After I was diagnosed as Autistic at the age of 50 I had to deal with this Anxiety. In applying for help I was advised to ‘play down’ my Autism and specifically ask for help with Anxiety. My Autism was only mentioned as a foot note when I asked for a counsellor who would be familiar with Autism.
By adapting the way I presented my case i I managed to get some CBT (Cognitive Behavioural Therapy) sessions. For me it worked well. It gave me a way of dealing with this Anxiety which, by that time, had made me chronically ill both mentally and physically. I learned to apply pure logic, something that comes naturally to me. Did someone say Vulcan???
I was able to dispense with all the specific incidents that had traumatised me as they resurfaced in my memories.
However their indelible footprint still remains to this day and manifests itself in different ways.
My anxiety is pretty much under control, and I am careful not to let new misunderstandings that occur to linger in my head. I either try and solve it at the time, later when I can be clear, or walk away knowing I did my best.

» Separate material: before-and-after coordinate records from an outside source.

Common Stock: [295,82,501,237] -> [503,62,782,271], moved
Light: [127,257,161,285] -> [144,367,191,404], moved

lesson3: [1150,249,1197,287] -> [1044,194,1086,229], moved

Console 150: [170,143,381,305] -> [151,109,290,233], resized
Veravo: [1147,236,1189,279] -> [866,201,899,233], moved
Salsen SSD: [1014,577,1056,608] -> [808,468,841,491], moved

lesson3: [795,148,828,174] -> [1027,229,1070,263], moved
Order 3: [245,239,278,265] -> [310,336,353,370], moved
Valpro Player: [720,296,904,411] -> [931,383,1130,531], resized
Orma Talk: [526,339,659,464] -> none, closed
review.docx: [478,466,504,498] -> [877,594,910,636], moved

However the thing I still haven’t got to grips with is poor sleep and nightmares. They are no longer about specific incidents from memory. They tend to be scenarios that my unconscious mind makes up that brings the anxiety back. It usually follows the pattern of being either misunderstood or finding my place, whether it is my barrack room or my office and belongings have been interfered with. Sometimes I have been replaced and no one told me, or I have retired but they don’t accept that fact and keep bringing me back. Most of these are based loosely around things that did actually happen to me.
I try my best to deal with this through lucid dreaming. Before I fall asleep each night I repeat a chant to myself that I am no longer in the services or working for my last employer and that they have no power over me. Sometimes this works, sometimes it doesn’t. Sometimes I am able to interrupt my own dream by lucidly taking control and reminding myself that I am no longer in their control.

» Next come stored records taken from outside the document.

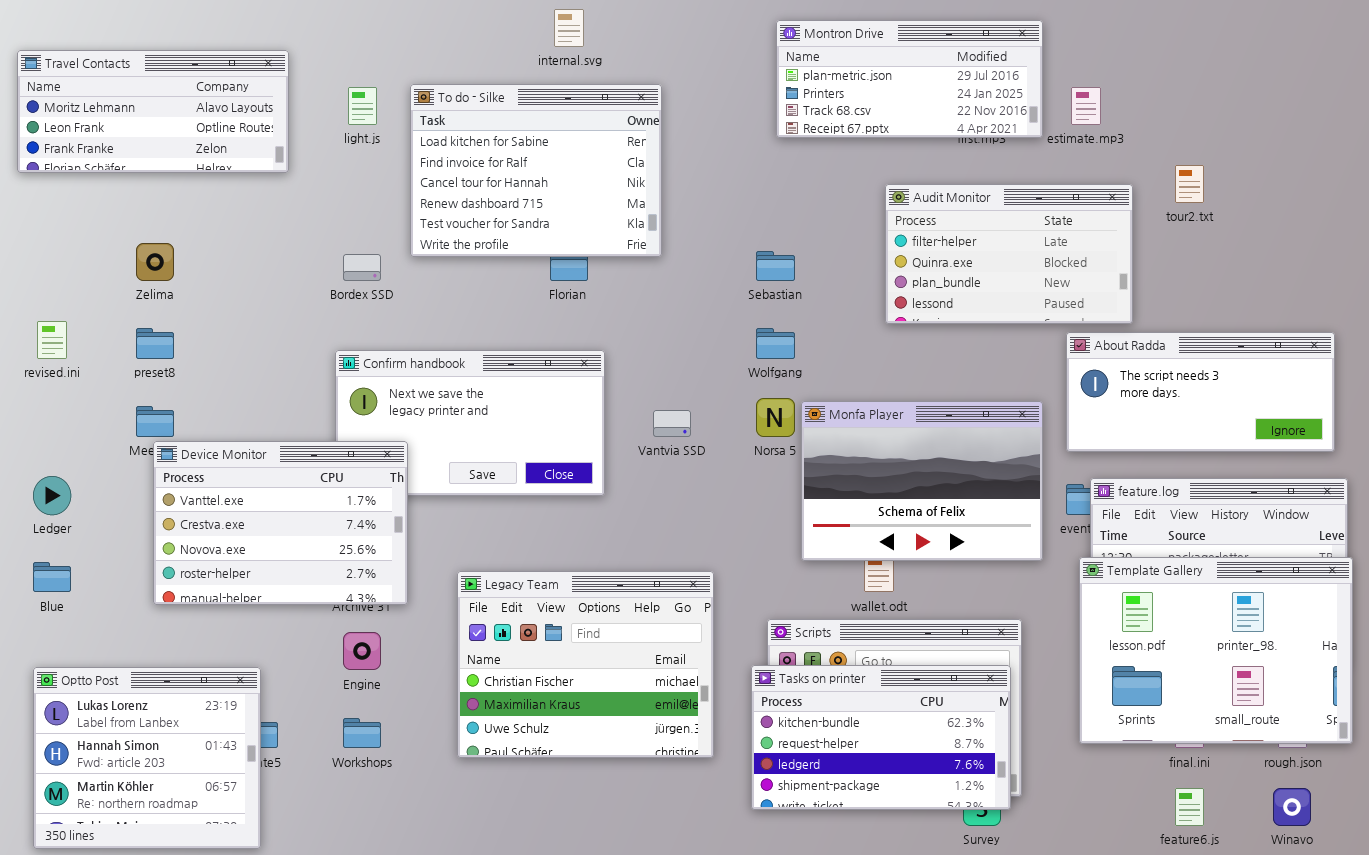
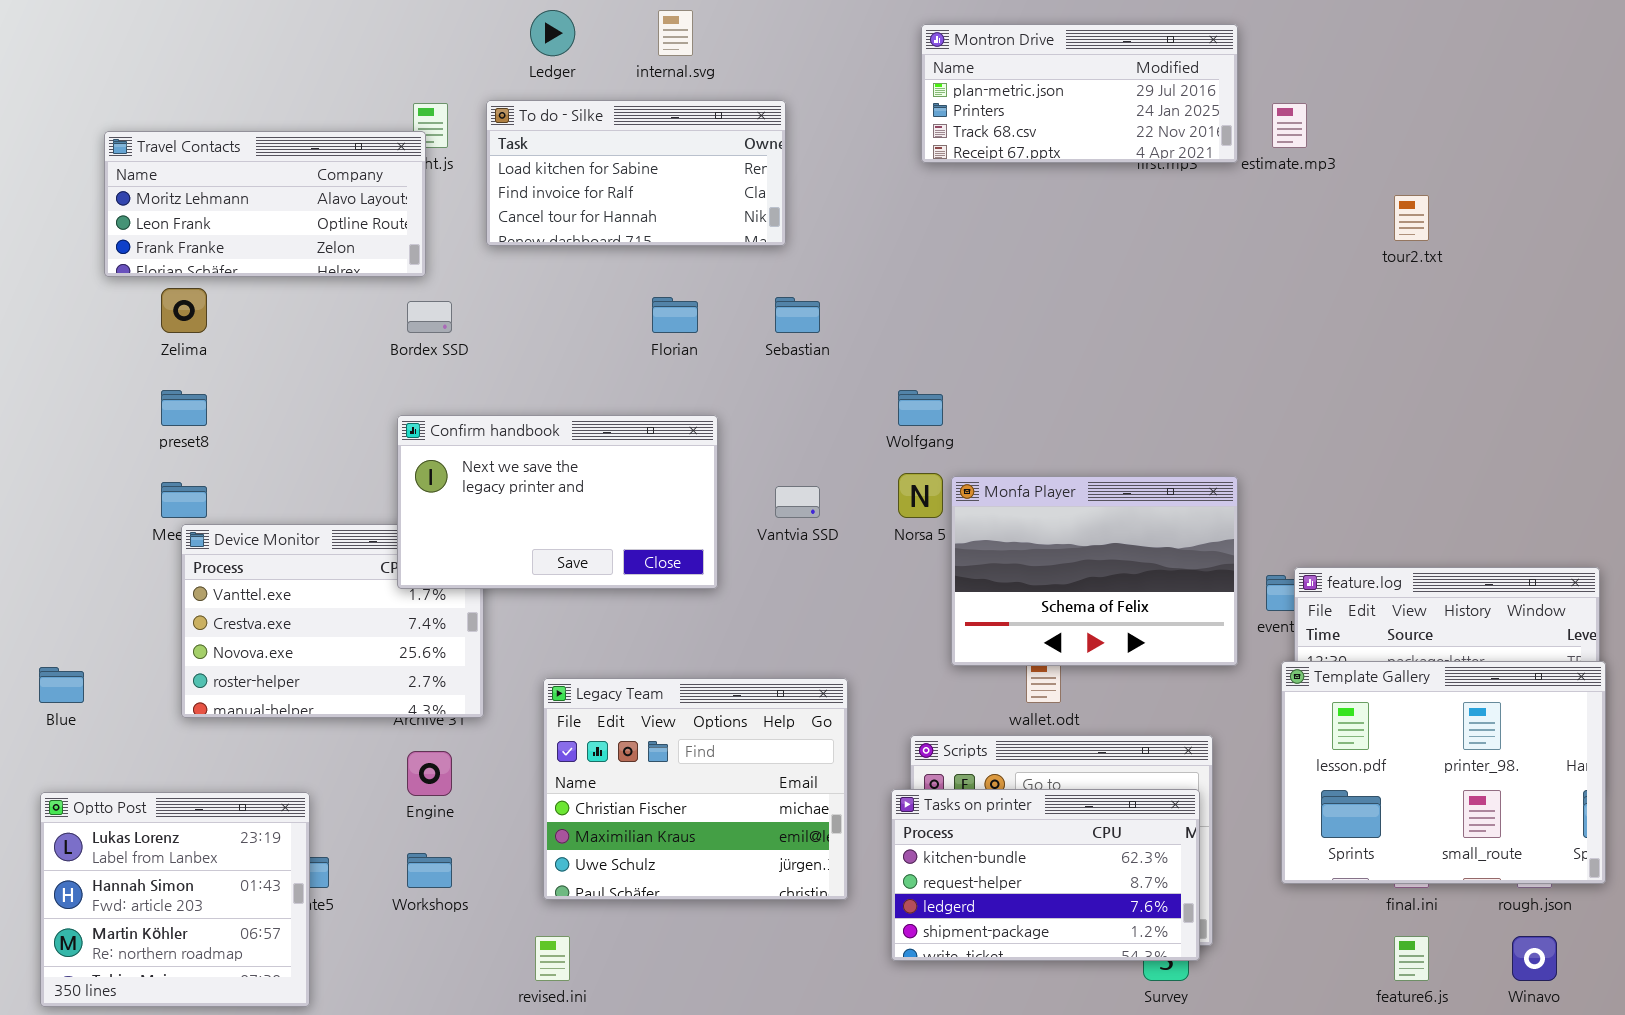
Travel Contacts: [17,50,289,173] -> [104,131,426,277], moved
To do - Silke: [410,84,662,257] -> [486,100,786,246], resized
Audit Monitor: [885,184,1133,324] -> none, closed
Sebastian: [756,251,795,281] -> [775,297,820,333], moved
revised.ini: [37,321,67,359] -> [535,936,570,981], moved
About Radda: [1066,332,1335,452] -> none, closed
Confirm handbook: [335,350,605,496] -> [397,415,718,589], raised
Ledger: [33,476,71,515] -> [530,10,575,56], moved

I have been in more than my fair share of tragic events. I have witnessed the aftermath of many violent deaths. I have been in more life threatening situations than I could count. Yet none of that troubles me.

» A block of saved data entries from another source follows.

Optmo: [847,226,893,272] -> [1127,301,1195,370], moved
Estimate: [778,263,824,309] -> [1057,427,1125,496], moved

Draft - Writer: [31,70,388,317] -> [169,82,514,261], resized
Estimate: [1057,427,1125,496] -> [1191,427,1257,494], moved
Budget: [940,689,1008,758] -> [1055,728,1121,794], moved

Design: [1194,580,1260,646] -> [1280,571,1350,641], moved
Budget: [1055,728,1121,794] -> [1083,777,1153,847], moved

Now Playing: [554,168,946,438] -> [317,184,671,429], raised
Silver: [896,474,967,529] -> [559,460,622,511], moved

Following a major breakdown at work my employer compelled me to complete a full Psych Evaluation. The results of this test showed very high scores for both Autism and PTSD.
They then made me see a GP who worked for them via their Occupational Health Dept. He led me back through some of the incidents I mentioned above and asked me if I ever dream about these. The meeting ended up with him screaming at me that I could not have PTSD if I am not troubled by such things and that I could not possibly be Autistic if I was able to work in such a job. Which of course added to my anxiety and trauma…
I was eventually able to get my Autism diagnosis through a referral from my GP to an Autism Consultant as a Private Patient.
We need to rethink about how late diagnosis of Autism affects us. To diagnose (If you are lucky) and not offer any specific support in the aftermath is not helpful. It is the start of a journey, not the end.
It took me a year to get my head around the implications of the diagnosis and deal with the Anxiety I have spoken about.
I am in a happy place now in my life. If I can find a way to deal with these nightmares my life will be pretty much perfect. Although I find talking to my Wife about my dreams helps I am still searching for a permanent solution.